[paper]Logits of API-Protected LLMs Leak Proprietary Information
Potential Information Leakage in API-Protected LLMs
In the digital age, the application of Large Language Models (LLMs) has become increasingly widespread, revolutionizing various fields from text generation to automated customer service with their potent capabilities. However, as these models are commercialized, ensuring their security and privacy becomes paramount. The recent paper "Logits of API-Protected LLMs Leak Proprietary Information" by Matthew Finlayson, Xiang Ren, Swabha Swayamdipta, and Thomas Lord highlights a significant security issue: even LLMs accessed through restricted APIs may leak proprietary information.

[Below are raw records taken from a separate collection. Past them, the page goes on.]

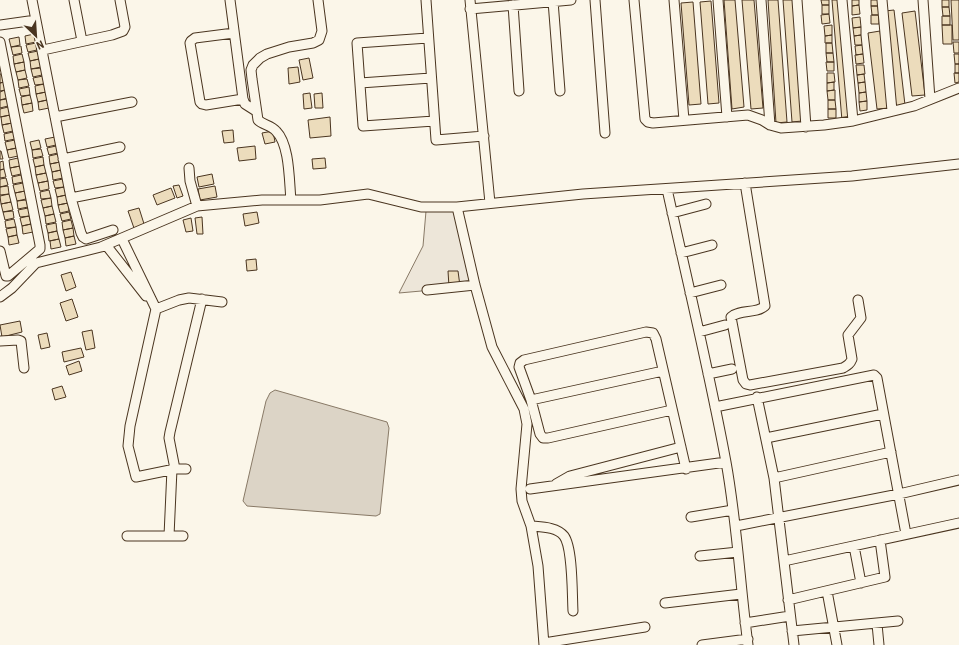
<svg xmlns="http://www.w3.org/2000/svg" width="959" height="645" font-family="'Roboto Condensed',sans-serif">
<style>
.green{fill:#ede6d9;stroke:#887966}
.water{fill:#dcd4c6;stroke:#887966}
.building{fill:#ecdcbc;stroke:#4a3520}
.lines{fill:none;stroke-linecap:round;stroke-linejoin:round}
.minor-casing{stroke:#4a3520;stroke-width:11}
.minor{stroke:#fbf6e9;stroke-width:9}
</style>
<rect width="100%" height="100%" fill="#fbf6e9"/>
<path class="green" d="M459 208 477 286 399 293 423 246 426 211Z"/>
<path class="water" d="M275 390 387 422 389 428 380 514 376 516 247 506 243 501 266 401 270 393Z"/>
<path class="building" d="M724 0H735L744 107 732 109Z
M742 0H754L763 108 751 109Z
M768 0H778L787 122 776 123Z
M783 0H793L802 121 792 122Z
M821 0H829V5H822Z
M832 0H842L852 120 842 121Z
M852 0H859V5L852 6Z
M871 0H878V6H871Z
M942 0H949V7H942Z
M951 0H959V40H953Z
M711 1 719 103 708 104 700 2Z
M693 2 701 104 689 105 681 3Z
M822 5H829V14H822Z
M859 5 860 14 852 15V6Z
M871 6H878L879 15H872Z
M942 7H949L950 16H943Z
M894 10 905 105 896 106 885 11Z
M915 11 925 95 912 96 902 13Z
M829 14 830 23 822 24 821 15Z
M871 15H879V24H871Z
M942 16H950V25H942Z
M860 17 861 27 853 28 852 18Z
M832 25V35L825 36 824 26Z
M942 25H952V44H943Z
M861 27V35L854 36 853 28Z
M880 31 889 108 877 109 868 33Z
M34 34 36 42 26 44 25 36Z
M832 35V43H825V36Z
M861 35 862 45H855L854 36Z
M19 37 20 45 11 47 9 39Z
M953 42H959V53H954Z
M36 43 37 50 28 52 26 45Z
M826 43H832L833 53H826Z
M862 45 863 54 856 55 855 46Z
M21 46 22 53 13 55 11 47Z
M38 51 39 59 30 61 28 53Z
M826 53H833L834 62H827Z
M22 54 24 62 14 64 13 56Z
M863 54 864 63 856 64 855 55Z
M954 54H959V64H955Z
M309 58 313 78 303 80 299 60Z
M39 59 41 67 31 69 30 61Z
M24 62 25 70 16 72 14 64Z
M826 62H834V71H827Z
M955 64H959V73H955Z
M856 65H864L865 74 857 75Z
M298 67 300 82 289 84 288 68Z
M41 68 42 75 33 77 31 69Z
M25 70 27 78 18 80 16 72Z
M827 73H834L835 82 827 83Z
M954 73H959V82L955 83Z
M0 74H2L4 82 0 83Z
M864 74 865 82 858 83 857 75Z
M43 76 44 84 35 85 33 78Z
M27 79 29 86 19 88 18 80Z
M4 82 5 90 0 91V83Z
M834 82V90L827 91V83Z
M865 82 866 92 859 93 858 83Z
M44 84 46 92 36 94 35 86Z
M29 87 30 95 21 96 19 89Z
M5 90 7 98 0 100V92Z
M835 90V100H828L827 91Z
M46 92 47 100 38 102 36 94Z
M866 92 867 101 859 102V93Z
M310 93 312 108 304 109 303 94Z
M322 93 323 108H315L314 94Z
M30 95 32 103 22 105 21 97Z
M7 99 8 106 0 108V100Z
M47 100 49 108 39 110 38 102Z
M828 100H835L836 109H828Z
M867 101V110L860 111 859 102Z
M32 103 33 111 24 113 22 105Z
M8 107 10 115 0 117V109Z
M828 109H836V118H828Z
M10 115 12 123 2 125 1 117Z
M330 117 331 136 310 138 308 120Z
M12 123 13 131 4 133 2 125Z
M233 130 234 142 224 143 222 131Z
M273 131 275 142 265 144 262 133Z
M13 132 15 139 5 141 4 134Z
M55 137 56 145 47 147 45 139Z
M15 140 16 148 7 150 5 142Z
M39 140 41 148 32 150 30 142Z
M56 146 58 153 49 155 47 148Z
M255 146 256 159 239 161 237 148Z
M17 148 18 156 9 158 7 150Z
M41 149 43 156 33 158 32 150Z
M0 151H1L3 159H0Z
M58 154 60 162 50 164 49 156Z
M43 157 44 165 35 167 33 159Z
M18 158 20 166 10 168 9 160Z
M325 158 326 168 313 169 312 159Z
M3 161 4 169 0 170V162Z
M60 162 61 170 52 172 50 164Z
M44 165 46 173 36 175 35 167Z
M20 166 21 174 12 176 10 168Z
M4 169 6 177 0 178V170Z
M61 170 63 178 53 180 52 172Z
M46 173 48 181 38 183 36 175Z
M212 174 214 184 199 187 197 177Z
M21 175 23 182 13 184 12 177Z
M6 178 8 185 0 187V179Z
M63 179 64 187 55 188 53 181Z
M48 181 49 189 40 191 38 183Z
M23 183 25 191 15 193 13 185Z
M179 185 183 196 177 198 173 186Z
M8 186 9 194 0 195V187Z
M215 186 217 197 200 200 198 189Z
M64 187 66 195 57 197 55 189Z
M171 188 175 198 157 205 153 195Z
M49 190 51 198 41 199 40 192Z
M25 191 26 199 17 201 15 193Z
M9 194 11 202 1 204 0 196Z
M66 195 68 203 58 205 57 197Z
M51 198 52 206 43 208 41 200Z
M26 200 28 207 18 209 17 201Z
M11 202 13 210 3 212 1 204Z
M68 203 69 211 60 213 58 205Z
M52 206 54 214 45 216 43 208Z
M28 208 30 216 20 217 18 210Z
M139 208 145 227 135 231 128 211Z
M13 211 14 218 5 220 3 212Z
M69 212 71 219 62 221 60 214Z
M257 212 259 223 245 226 243 214Z
M54 214 56 222 46 224 45 216Z
M29 216 31 224 22 226 20 218Z
M202 217 203 234H197L195 218Z
M191 218 193 231 186 232 183 220Z
M14 219 16 227 6 228 5 221Z
M71 220 73 228 63 230 62 222Z
M56 223 57 231 48 233 46 225Z
M31 224 33 232 23 234 22 226Z
M16 227 17 235 8 237 6 229Z
M73 228 74 236 65 238 63 230Z
M57 231 59 239 49 241 48 233Z
M17 235 19 243 9 245 8 237Z
M74 236 76 244 66 246 65 238Z
M59 239 61 247 51 249 50 241Z
M256 259 257 270 247 271 246 260Z
M448 271H458L460 286 449 287Z
M71 272 76 287 66 291 61 275Z
M72 299 78 317 66 321 60 303Z
M20 321 22 332 2 337 0 325Z
M92 330 95 348 86 350 82 332Z
M47 333 50 347 41 349 38 335Z
M81 348 84 357 64 362 62 352Z
M79 361 82 371 69 375 66 366Z
M62 386 66 397 55 400 52 389Z"/>
<g class="lines">
<defs>
<path id="minor" d="M32 0 71 198 81 233 83 237 86 239 113 230
M74 0 82 41
M230 0 243 99 245 104 256 111
M426 0 436 140 484 136
M470 0 490 203
M595 0 605 133
M634 0 645 119 648 122 653 123 748 115 762 120 770 125 781 128 824 125 853 121 914 106 959 88
M674 0 684 120
M718 0 727 117
M761 0 770 125
M797 0 806 127
M842 0 853 121
M882 0 892 111
M923 0 930 99
M553 1 560 91
M513 5 519 91
M470 9 571 0
M0 25 36 20
M234 33 195 38 191 41 190 43 200 102 202 104 206 105 243 99
M428 38 357 43 363 126 434 121
M0 42 40 245V249L8 276H6L0 251
M43 50 112 35 123 31 125 27 120 0
M360 83 431 78
M55 117 132 102
M63 159 120 147
M189 168 190 181 197 206
M745 183 765 306C756 314 740 309 731 317L743 380 746 384 750 385 843 368C848 365 850 364 852 359L848 335 861 318 858 300
M667 189C687 280 709 370 726 462 737 522 740 584 748 645
M71 198 121 188
M291 200C289 181 290 145 276 131 271 125 263 125 258 120L252 79 251 70 253 65 260 58 267 54 289 47 313 43 319 40 322 31 318 0
M457 207 475 285 492 347 524 409 527 424 521 489 522 501 531 526 538 566 544 645
M672 213 706 204
M122 239 156 309 130 426 128 446 136 477 175 469H186
M106 245 146 296
M681 253 712 245
M427 290 475 285
M690 293 721 285
M0 297 12 288 36 263 101 247 197 206 262 200H320L368 194 421 207H457L583 194 852 176 959 164
M156 309 179 300 189 298 222 302
M699 332 725 325
M0 341 18 340 21 341 24 368
M708 374 732 369
M757 397 774 478 794 645
M531 400 663 371
M715 407 874 375 877 378 906 534
M672 410 548 438H543L540 434 531 400 519 367 520 363 524 360 646 332 653 333 656 339 686 469
M766 438 883 414
M175 469 169 438 170 432 202 299
M774 478 891 452
M556 484 570 476 681 447
M530 489 726 462
M691 517 733 510
M531 526C542 527 557 527 564 536 573 548 572 595 573 611
M736 526 899 494 959 480
M127 536H183
M169 536 172 469
M854 546 861 583
M700 556 738 552
M784 561 959 523
M827 591 837 645
M788 600 885 577 880 540
M665 603 741 594
M745 623 790 616
M877 624 879 645
M792 631 898 621
M544 643 645 627
M702 645 748 639"/>
</defs>
<use href="#minor" class="minor-casing"/>
<use href="#minor" class="minor"/>
</g>
<g transform="translate(36 36) rotate(155)" stroke="#fbf6e9" stroke-width="3" paint-order="stroke">
<path d="M0-3L7 15L0 10L-7 15Z" fill="#4a3520"/>
<text y="-6" font-size="11" font-weight="bold" text-anchor="middle" fill="#4a3520">N</text>
</g>
</svg>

1. Introduction and Background
The commercialization of LLMs has led to a common practice of limiting access to proprietary models through restricted APIs. This approach might provide LLM providers with a false sense of security, believing information about their model architectures to be private and certain types of attacks on LLMs to be unfeasible. However, this paper demonstrates how a substantial amount of non-public information about an API-protected LLM can be learned through a limited number of API queries (e.g., OpenAI's gpt-3.5-turbo model, costing under $1000).
2. Technical Details: The Softmax Bottleneck
The paper's core findings are based on a crucial observation: most modern LLMs are constrained by the softmax bottleneck, which restricts model outputs to a linear subspace of the complete output space. The authors exploit this fact to unlock multiple capabilities, including efficiently discovering the hidden size of LLMs, obtaining cheap full vocabulary outputs, detecting and removing different model updates, identifying the source LLM from a given single complete LLM output, and even estimating output layer parameters.
3. Empirical Study
The authors demonstrate the effectiveness of their method through empirical studies, estimating the embedding size of OpenAI's gpt-3.5-turbo to be around 4096. Additionally, they show high accuracy in using LLM images as unique signatures to identify model outputs, which is very useful for accountability of API LLMs. These signatures are also sensitive to minor variations in LLM parameters, making them suitable for inferring detailed information about model parameter updates.
4. Applications and Impact
The paper explores multiple applications of leveraging LLM images, including:
- Rapid acquisition of complete LLM outputs.
- Discovering the embedding size of LLMs and guessing their parameter counts.
- Identifying which LLM produced a given output.
- Detecting and pinpointing the timing and nature of LLM updates.
- Finding tokenization errors (non-argmax tokens).
- Approximating the reconstruction of LLM's softmax matrix.
- Cheaply and accurately reconstructing "hidden prompts".
- Implementing evidence-based decoding algorithms.
5. Mitigation Measures
The paper also discusses several mitigation measures that can be taken by LLM providers, as well as how to view these capabilities as features rather than flaws by allowing greater transparency and accountability.
6. Conclusion
The authors argue that their proposed methods and findings do not require a change in the best practices of LLM APIs but rather expand the tools available to API clients, while cautioning LLM providers about the information their APIs expose. Although these findings may lower the cost of model stealing methods that rely on complete outputs, the authors believe the benefits of these methods for API clients outweigh any known harms to LLM providers.
7. Concurrent Discoveries
Interestingly, a method very similar to the one proposed in the paper was also put forward by Carlini et al. in 2024, highlighting the urgency and relevance of the research.
8. Summary
This paper provides a deep insight into the potential information leakage in API-protected LLMs and proposes a range of possible solutions and applications. As the application of LLMs continues to grow across various fields, ensuring their security and transparency becomes increasingly important. This research is not only significant for developers and providers of LLMs but also represents an important contribution to the entire artificial intelligence community and industries reliant on these models.